Frequently asked questions

What does it mean by accuracy and completeness of profit and loss statement?

Accuracy of the profit and loss statement means that transactions recorded in the income statement are free from misstatement. In other words, there is no error in the profit and loss statement.

 On the other hand, completeness refers to the concept that all transactions pertaining to business have been recorded in the financial statement. In other words, management has not hidden any of the transactions and line items.

How do external auditors review income statements?

Generally, external auditors perform analytical and substantive procedures on the income statement. The analytical procedure compares breakups, trend analysis, and concluding if balances are stated reasonably.

For instance, if there is a significant increase in fuel expense, it must be backed by some logical ground, like an increase in business activity.

On the other hand, the substantive procedure is a test performed to get conclusive evidence on transactions.

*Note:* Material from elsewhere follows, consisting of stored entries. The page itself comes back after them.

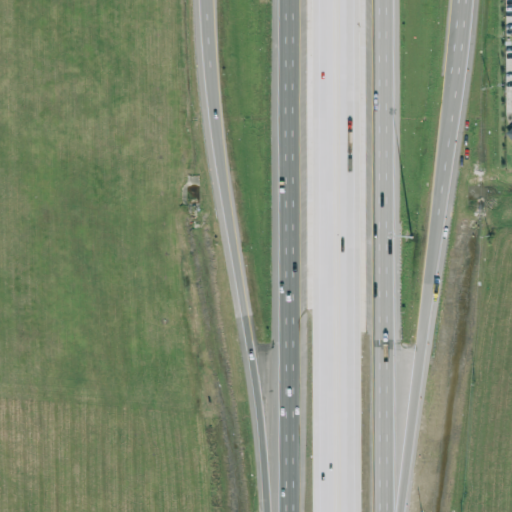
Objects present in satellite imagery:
road: (205, 23)
road: (462, 37)
building: (509, 133)
road: (446, 170)
road: (320, 255)
road: (289, 256)
road: (343, 256)
road: (385, 256)
road: (239, 279)
road: (416, 389)
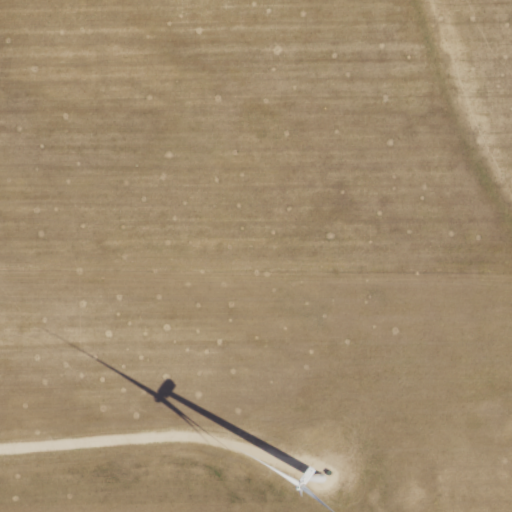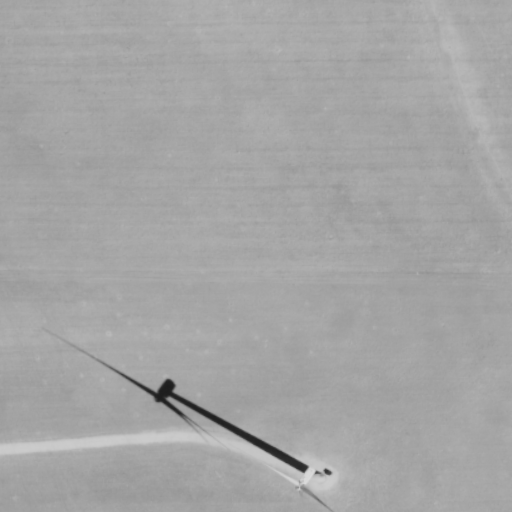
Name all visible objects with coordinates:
wind turbine: (318, 472)
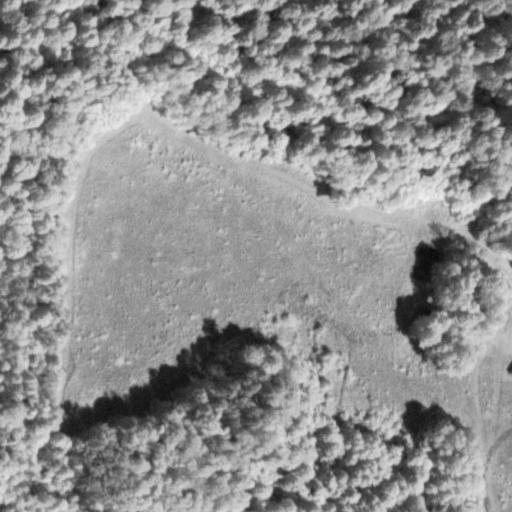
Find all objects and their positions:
building: (510, 374)
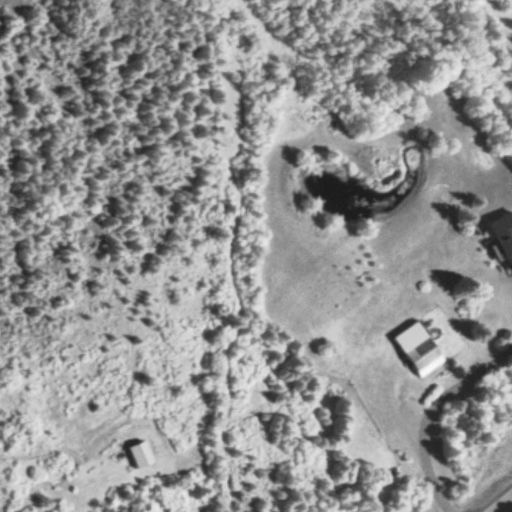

For instance, auditors may check the invoice, goods dispatched notes, and payment receipt to assess the accuracy of revenue.

What is the statement of comprehensive income?

Statement of comprehensive income contains unrealized revenue and expenses along with profit or loss from the income statement. It’s prepared and presented to enhance user understanding of the financial statement.

Is there any impact of the income statement on the business’s balance sheet?

Yes, the profit or loss reported at the end of the income statement is adjusted in the business’s balance sheet. If there is profit at the end of the income statement, it increases the equity balance. On the other hand, if there is a loss at the end of the income statement, it decreases the equity.